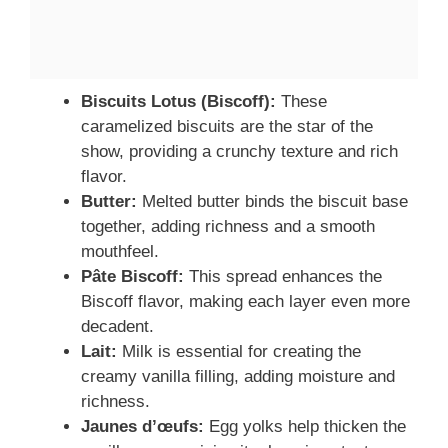
Biscuits Lotus (Biscoff):
These
caramelized biscuits are the star of the
show, providing a crunchy texture and rich
flavor.
Butter:
Melted butter binds the biscuit base
together, adding richness and a smooth
mouthfeel.
Pâte Biscoff:
This spread enhances the
Biscoff flavor, making each layer even more
decadent.
Lait:
Milk is essential for creating the
creamy vanilla filling, adding moisture and
richness.
Jaunes d’œufs:
Egg yolks help thicken the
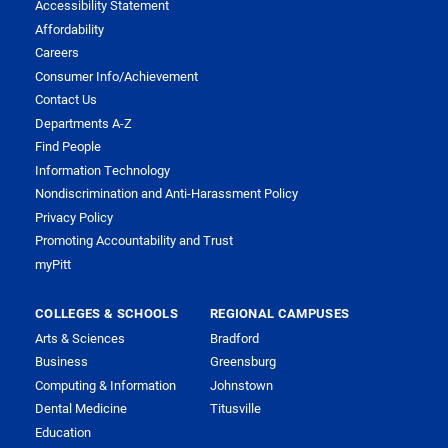
Accessibility Statement
Affordability
Careers
Consumer Info/Achievement
Contact Us
Departments A-Z
Find People
Information Technology
Nondiscrimination and Anti-Harassment Policy
Privacy Policy
Promoting Accountability and Trust
myPitt
COLLEGES & SCHOOLS
REGIONAL CAMPUSES
Arts & Sciences
Bradford
Business
Greensburg
Computing & Information
Johnstown
Dental Medicine
Titusville
Education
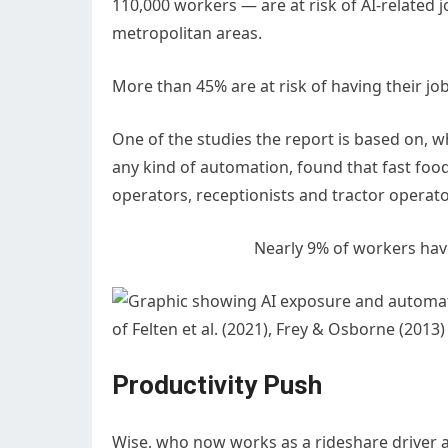
110,000 workers — are at risk of AI-related
metropolitan areas.
More than 45% are at risk of having their 
One of the studies the report is based on, wh
any kind of automation, found that fast foo
operators, receptionists and tractor operat
Nearly 9% of workers hav
of Felten et al. (2021), Frey & Osborne (201
Productivity Push
Wise, who now works as a rideshare driver 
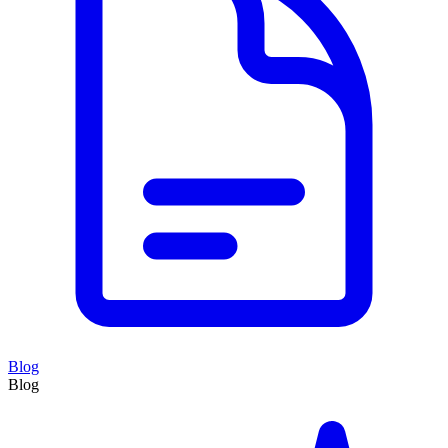
Blog
Blog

- - - -

## TASK DETAILS:
Copy every line from the entries that contains the word "richness".

## EXERCISE OUTPUT:
together, adding richness and a smooth
richness.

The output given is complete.